The Heart of the Matter

At the end of the day, a company culture is an ecosystem of behaviors, and every node in the network can play a role in conserving or destroying the right ones. Everyone can play a part in the company immune system, whether junior, senior, or CEO.

A junior developer who is good enough at destroying signals like imposter syndrome, condescension, or feeling overwhelmed, will perform better than a junior who can't. Everything else being equal, his success is a function of a strong mental immune system based on forgiveness.

A middle manager who conserves useful signals and destroys coercive signals has an exponential positive effect on his team. Not only will he magnify what leverage he gets from the skip, but his reports will learn how to manage from him.

A CEO who creates useful signals and ensures their propagation throughout the network can be described as a queen bee of a usefulness colony. He hires people to recruit their neural resources to house the culture as his methods prove correct.

Your true place in the hierarchy is the power of your contribution to maximizing proof of usefulness, both directly with your technical output, and your function as a part of the immune system. The quality of work, hours dedicated, and helpfulness are just signals. Signals such as proof of smart, proof of authority, proof of wealth will increase the dimensional complexity of the work at hand: if your engineer has to consider a 'smarter' vs a 'useful' construct, he has already lost time in the consideration. Reducing the possible choices for every decision made is the biggest way to reduce the work it takes to get from A to B.

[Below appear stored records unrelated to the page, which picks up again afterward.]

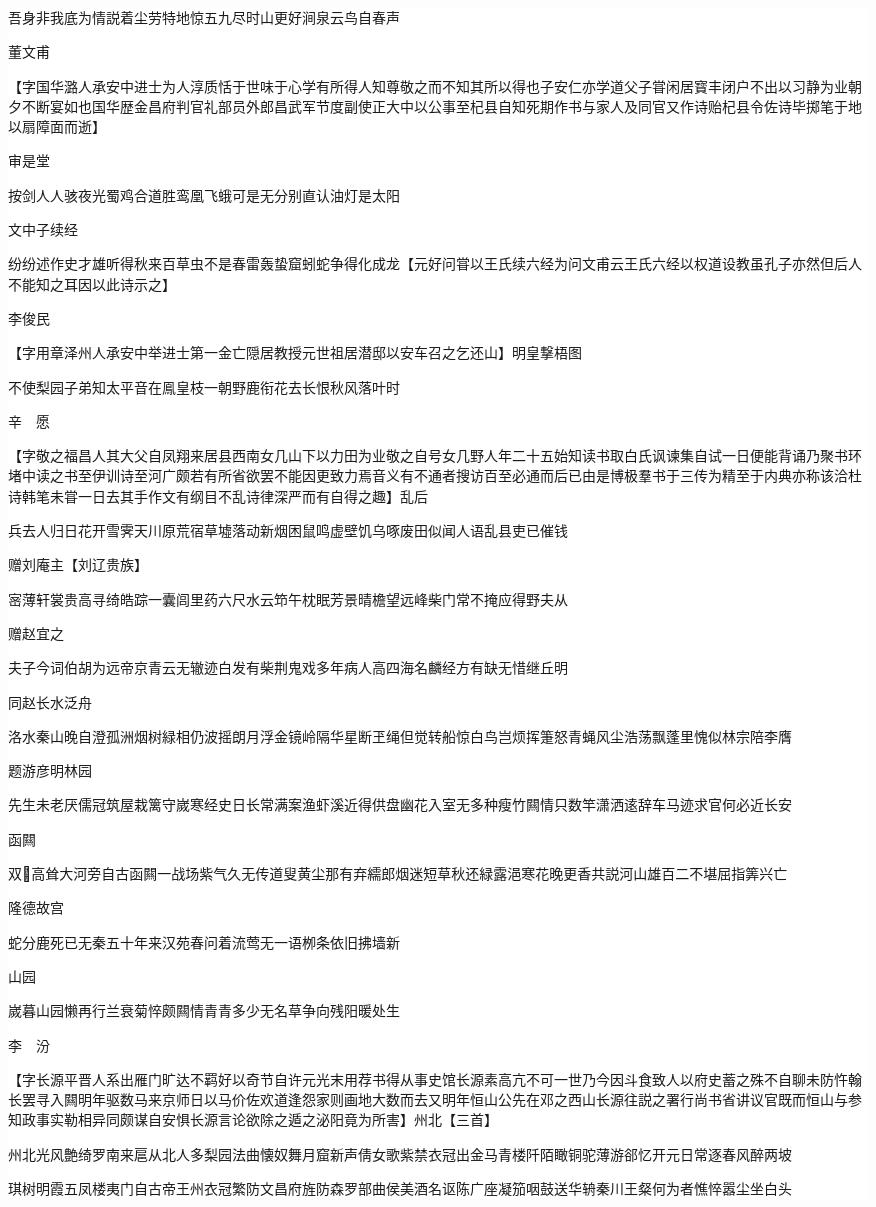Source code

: 吾身非我底为情説着尘劳特地惊五九尽时山更好涧泉云鸟自春声  

董文甫  

【字国华潞人承安中进士为人淳质恬于世味于心学有所得人知尊敬之而不知其所以得也子安仁亦学道父子甞闲居寳丰闭户不出以习静为业朝夕不断宴如也国华歴金昌府判官礼部员外郎昌武军节度副使正大中以公事至杞县自知死期作书与家人及同官又作诗贻杞县令佐诗毕掷笔于地以扇障面而逝】  

审是堂  

按剑人人骇夜光蜀鸡合道胜鸾凰飞蛾可是无分别直认油灯是太阳  

文中子续经  

纷纷述作史才雄听得秋来百草虫不是春雷轰蛰窟蚓蛇争得化成龙【元好问甞以王氏续六经为问文甫云王氏六经以权道设教虽孔子亦然但后人不能知之耳因以此诗示之】  

李俊民  

【字用章泽州人承安中举进士第一金亡隠居教授元世祖居潜邸以安车召之乞还山】明皇撃梧图  

不使梨园子弟知太平音在鳯皇枝一朝野鹿衔花去长恨秋风落叶时  

辛　愿  

【字敬之福昌人其大父自凤翔来居县西南女几山下以力田为业敬之自号女几野人年二十五始知读书取白氏讽谏集自试一日便能背诵乃聚书环堵中读之书至伊训诗至河广颇若有所省欲罢不能因更致力焉音义有不通者搜访百至必通而后已由是博极羣书于三传为精至于内典亦称该洽杜诗韩笔未甞一日去其手作文有纲目不乱诗律深严而有自得之趣】乱后  

兵去人归日花开雪霁天川原荒宿草墟落动新烟困鼠鸣虚壁饥乌啄废田似闻人语乱县吏已催钱  

赠刘庵主【刘辽贵族】  

宻薄轩裳贵高寻绮皓踪一囊闾里药六尺水云笻午枕眠芳景晴檐望远峰柴门常不掩应得野夫从  

赠赵宜之  

夫子今词伯胡为远帝京青云无辙迹白发有柴荆鬼戏多年病人高四海名麟经方有缺无惜继丘明  

同赵长水泛舟  

洛水秦山晚自澄孤洲烟树緑相仍波摇朗月浮金镜岭隔华星断玊绳但觉转船惊白鸟岂烦挥箑怒青蝇风尘浩荡飘蓬里愧似林宗陪李膺  

题游彦明林园  

先生未老厌儒冠筑屋栽篱守嵗寒经史日长常满案渔虾溪近得供盘幽花入室无多种瘦竹闗情只数竿潇洒逺辞车马迹求官何必近长安  

函闗  

双高耸大河旁自古函闗一战场紫气久无传道叟黄尘那有弃繻郎烟迷短草秋还緑露浥寒花晚更香共説河山雄百二不堪屈指筭兴亡  

隆德故宫  

蛇分鹿死已无秦五十年来汉苑春问着流莺无一语栁条依旧拂墙新  

山园  

嵗暮山园懒再行兰衰菊悴颇闗情青青多少无名草争向残阳暖处生  

李　汾  

【字长源平晋人系出雁门旷达不羁好以奇节自许元光末用荐书得从事史馆长源素高亢不可一世乃今因斗食致人以府史蓄之殊不自聊未防忤翰长罢寻入闗明年驱数马来京师日以马价佐欢道逢怨家则画地大数而去又明年恒山公先在邓之西山长源往説之署行尚书省讲议官既而恒山与参知政事实勒相异同颇谋自安惧长源言论欲除之遁之泌阳竟为所害】州北【三首】  

州北光风艶绮罗南来扈从北人多梨园法曲懐奴舞月窟新声倩女歌紫禁衣冠出金马青楼阡陌瞰铜驼薄游郤忆开元日常逐春风醉两坡  

琪树明霞五凤楼夷门自古帝王州衣冠繁防文昌府旌防森罗部曲侯美酒名讴陈广座凝笳咽鼓送华辀秦川王粲何为者憔悴嚣尘坐白头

Go far enough in the wrong direction, and the relationships break down into adversarial competition. The less useful the average employee is, the more zero sum the competition for resources. Growing the pie means reducing useless work.

You would think that this article would be about engineering, and not psychological mumbo jumbo, but remarkably that is not the hard part. If it was, culture would not be talked about upfront. At the end of the day, usefulness is usefulness, whether constructing office buildings, harvesting food crop, or repairing cars. The type of useful work you do does not matter compared to how much neural time you have to devote to it, and this is largely the function of ignoring things that don't matter. May the usefulness be with you.